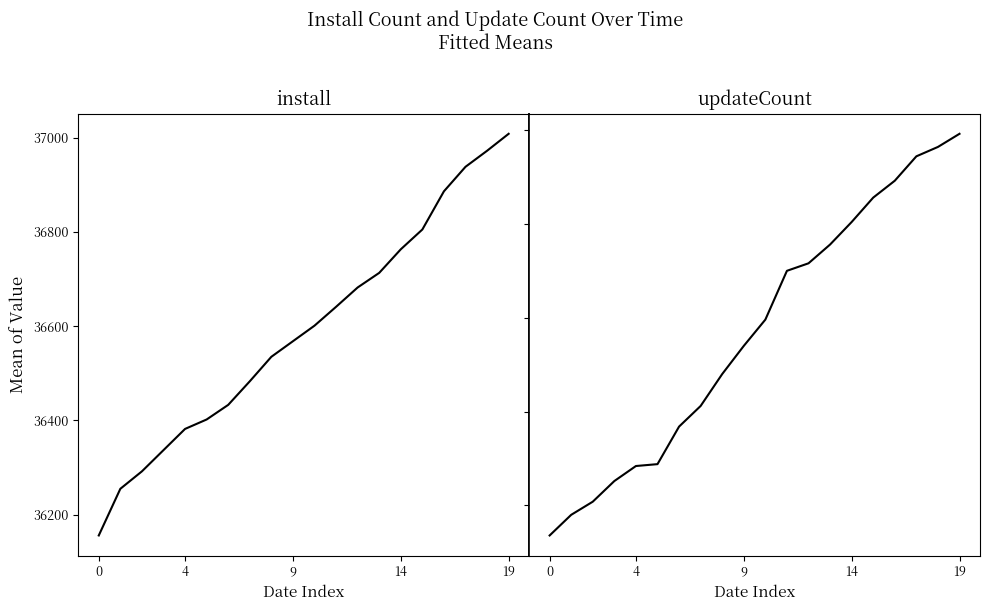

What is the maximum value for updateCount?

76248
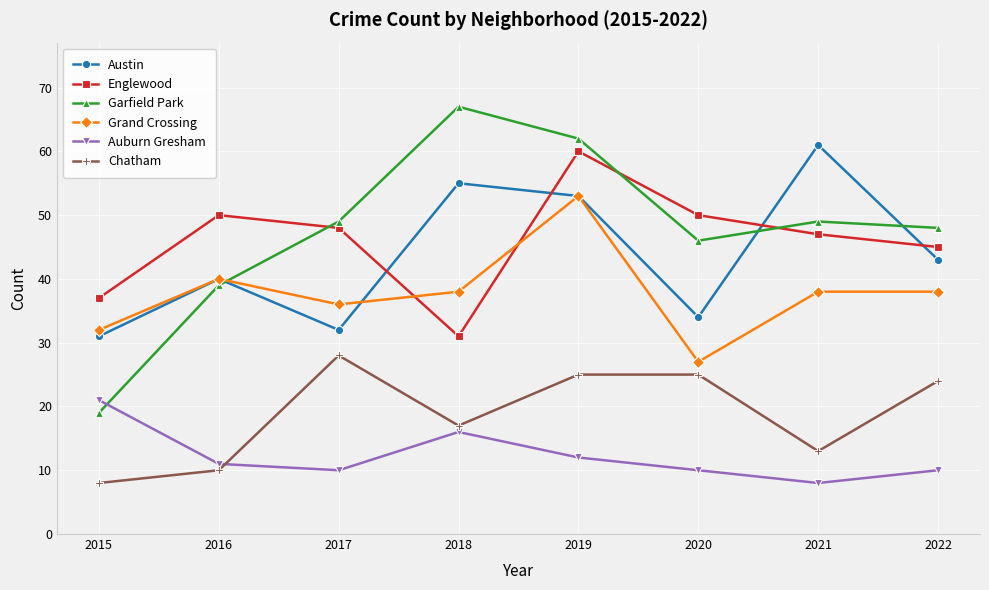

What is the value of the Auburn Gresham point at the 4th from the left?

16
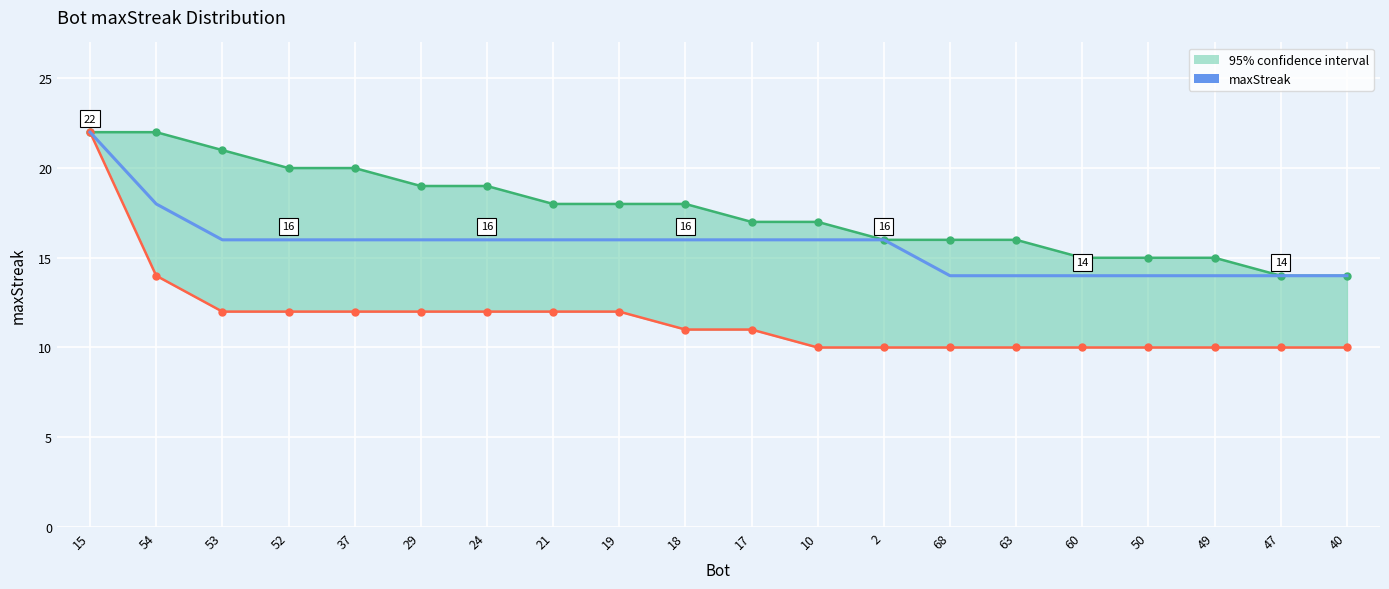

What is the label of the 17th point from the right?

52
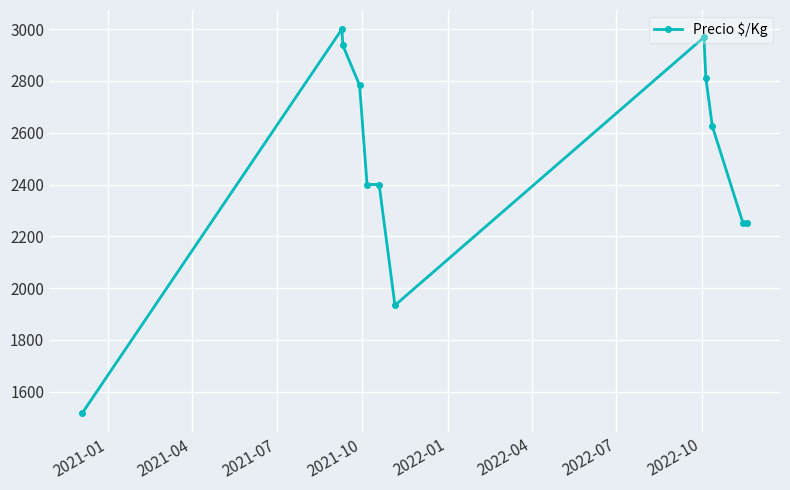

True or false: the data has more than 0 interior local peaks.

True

##############################

- _YOUR OBJECTIVE_
Rewrite all the entries, replacing every "point" with "marker" and changing nothing else. Leave out the pictures.

- _SOLUTION FOR THIS PROBLEM_
What is the maximum value for updateCount?

76248

What is the value of the Auburn Gresham marker at the 4th from the left?

16

What is the label of the 17th marker from the right?

52

True or false: the data has more than 0 interior local peaks.

True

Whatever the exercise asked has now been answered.